_Source text_

If some grains are ancient and unchanged for thousands of years, how is it that modern Americans are just discovering them now? Remember how crazy we all went for quinoa? Now a new ancient grain has appeared on the U.S. market: fonio.
A member of the millet family, fonio originated in West Africa and was cultivated by the ancient Egyptians, who called it “the seed of the universe.” It is tiny, but mighty. A primer in HuffPost extols its many virtues: “Fonio is also a gluten-free grain with a low glycemic index, making it ideal for gluten-sensitive eaters and those who monitor their blood sugar.... Fonio is also high in the amino acids methionine and cysteine, both of which promote healthy hair, skin and nail growth but are not present in any other grain.” It’s also lower in calories than brown rice or quinoa. It doesn’t require deep plowing, which is harmful to soil, and it can be grown in many climates.
Yeah, yeah, but how does it taste? The HuffPost article was a bit vague on that point. Pierre Thiam, co-founder and president of Yolélé Foods, a Brooklyn importer that sells fonio grown primarily on small farms in West Africa, describes it as “‘light and fluffy’ with ‘a slightly nutty, earthy flavor.’ He said that it ‘soaks up spices and sauces beautifully’ and that it can ‘replace any grain in your favorite recipes ... you can even use it in baked goods.’” You can prepare it on the stovetop or in the microwave. The Yolélé website quotes the old Bambara saying “Fonio never embarrasses the cook,” meaning that if you screw up, there’s an easy fix.
So why has it taken fonio so long to get here? HuffPost has a fragment of a quote from Thiam about how it’s been “stifled by colonization.” Maybe it didn’t make the trip through the Middle Passage with other West African foods, like jollof rice (which became jambalaya) or soupou kanja (gumbo)? And maybe the economy of small farms wasn’t big enough to sustain exporting around the world?
Anyway, Yolélé sells fonio straight up and also in packets of flavored pilafs so we can now try them for ourselves and find out what we’ve been missing for the past 5,000 years.

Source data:
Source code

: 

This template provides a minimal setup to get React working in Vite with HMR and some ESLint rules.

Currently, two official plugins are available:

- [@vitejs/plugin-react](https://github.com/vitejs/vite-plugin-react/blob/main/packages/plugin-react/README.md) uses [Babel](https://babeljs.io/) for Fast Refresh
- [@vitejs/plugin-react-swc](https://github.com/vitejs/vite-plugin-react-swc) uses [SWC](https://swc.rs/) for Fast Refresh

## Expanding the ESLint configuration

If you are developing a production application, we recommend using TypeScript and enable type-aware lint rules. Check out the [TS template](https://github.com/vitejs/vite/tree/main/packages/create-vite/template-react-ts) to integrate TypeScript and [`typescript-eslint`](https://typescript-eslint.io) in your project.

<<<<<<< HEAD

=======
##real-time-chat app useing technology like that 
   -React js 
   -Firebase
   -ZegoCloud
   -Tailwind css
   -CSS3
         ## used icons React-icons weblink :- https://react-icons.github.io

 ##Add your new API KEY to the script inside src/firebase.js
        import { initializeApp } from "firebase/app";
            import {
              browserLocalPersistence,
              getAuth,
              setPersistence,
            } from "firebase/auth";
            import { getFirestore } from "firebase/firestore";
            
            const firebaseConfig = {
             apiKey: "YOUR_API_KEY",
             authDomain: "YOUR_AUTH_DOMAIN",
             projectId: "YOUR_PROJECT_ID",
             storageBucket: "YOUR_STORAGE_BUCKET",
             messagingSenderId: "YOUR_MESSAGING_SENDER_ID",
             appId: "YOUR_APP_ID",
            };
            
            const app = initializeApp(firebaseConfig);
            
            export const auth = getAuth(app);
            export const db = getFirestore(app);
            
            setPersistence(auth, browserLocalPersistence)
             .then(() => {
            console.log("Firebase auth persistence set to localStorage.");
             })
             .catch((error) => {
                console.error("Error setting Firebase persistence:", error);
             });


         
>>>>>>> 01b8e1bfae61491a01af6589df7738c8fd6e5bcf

_Exercise aim_
Summarize the fonio article in two sentences.

_Exercise result_
Fonio is a tiny member of the millet family that originated in West Africa, was cultivated by the ancient Egyptians, and has now appeared on the U.S. market. It is a gluten-free grain with a low glycemic index and fewer calories than brown rice or quinoa, and Pierre Thiam of Yolélé Foods describes it as light and fluffy with a slightly nutty, earthy flavor.